Overall, meh.  Some good stories, and an interesting take on the Devil, God, and the nature and meaning of existence, but nowhere near as entertaining or thought-provoking as the series that pretty much gave birth to it (The Sandman).
Those of you out there who subscribe to Threshold (all 8 of you at this point), may not be receiving updates and I’m not sure why.  Everything checks out on Bloglet, so they should be going out, and yet they’re not.
Don’t know what’s up with it and can’t do anything about it.  Sorry.
Yesterday I was flipping through the channels and caught the tail end of VH1’s I Love the 90s.The year was 1996 and the topic was the band Oasis.
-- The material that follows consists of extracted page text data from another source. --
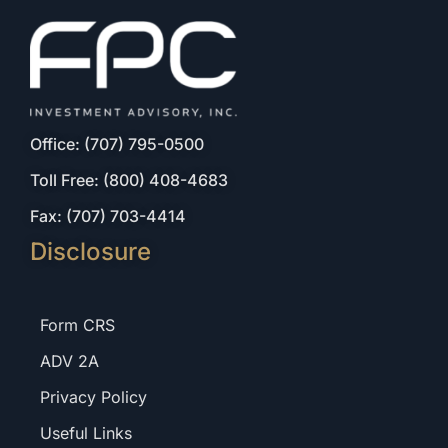
Office: (707) 795-0500
Toll Free: (800) 408-4683
Fax: (707) 703-4414
Disclosure
Form CRS
ADV 2A
Privacy Policy
Useful Links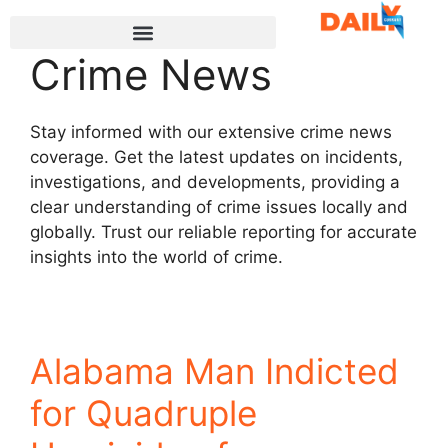
Crime News
Stay informed with our extensive crime news
coverage. Get the latest updates on incidents,
investigations, and developments, providing a
clear understanding of crime issues locally and
globally. Trust our reliable reporting for accurate
insights into the world of crime.
Alabama Man Indicted
for Quadruple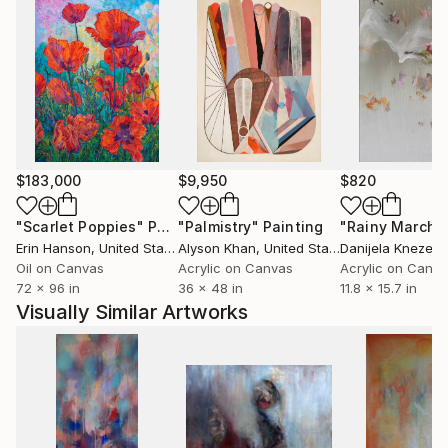
$183,000
$9,950
$820
"Scarlet Poppies"
Painting
"Palmistry"
Painting
"Rainy March"
Erin Hanson
, United States
Alyson Khan
, United States
Danijela Knezevi
Oil on Canvas
Acrylic on Canvas
Acrylic on Canv
72 x 96 in
36 x 48 in
11.8 x 15.7 in
Visually Similar Artworks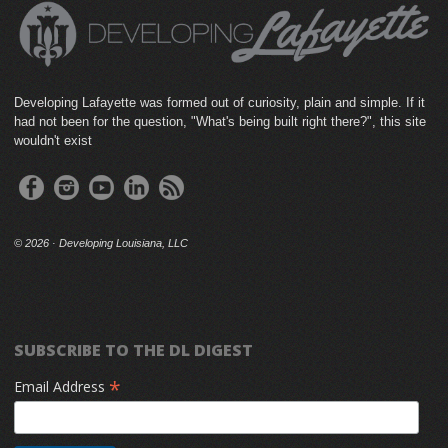
Developing Lafayette was formed out of curiosity, plain and simple. If it
had not been for the question, "What's being built right there?", this site
wouldn't exist
©
2026 · Developing Louisiana, LLC
SUBSCRIBE TO THE DL DIGEST
*
Email Address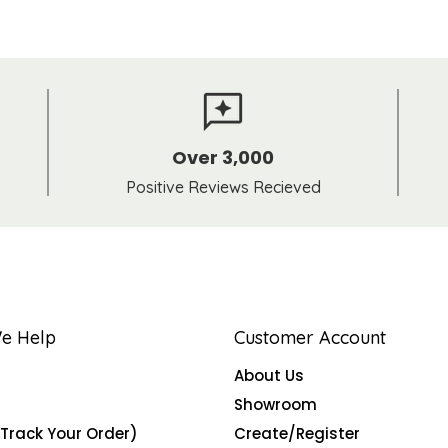
Over 3,000
Positive Reviews Recieved
e Help
Customer Account
About Us
Showroom
(Track Your Order)
Create/Register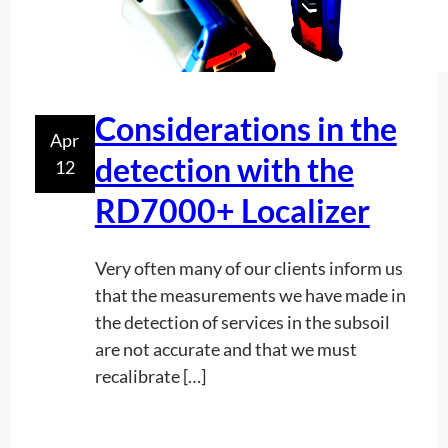
a
t
w
e
Considerations in the
n
Apr
e
detection with the
12
v
RD7000+ Localizer
e
r
w
Very often many of our clients inform us
a
that the measurements we have made in
n
the detection of services in the subsoil
t
are not accurate and that we must
t
recalibrate […]
o
u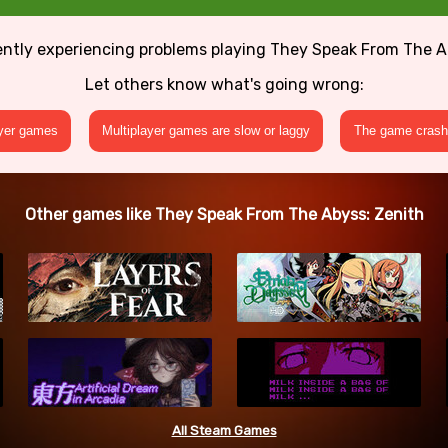
ently experiencing problems playing They Speak From The A
Let others know what's going wrong:
ayer games
Multiplayer games are slow or laggy
The game crashe
Other games like They Speak From The Abyss: Zenith
All Steam Games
I always remember a time back in 1997 when my friend Eric’s fiancĂ© Sally had come over to use my computer to look up a few things on the Internet and print some stuff out in preparation for the wedding.
She suggested that I put some music on and asked me, “Do you have any Oasis?”
I responded, honestly, “I don’t know who that is.”
There’s no real point to that story, but whenever I hear a song by Oasis (I eventually learned who they were) or any mention of them, that always comes to mind.
These days I tend to be a little more “up” on what’s going on in popular culture, though I’m not entirely sure how or why, because in many ways I’m actually a little more isolated than I was then.  I suppose it’s because I spend more time online.
Again, no point, just an observation.
In any case I suppose that I’ve rambled on more than enough for one entry, as per usual.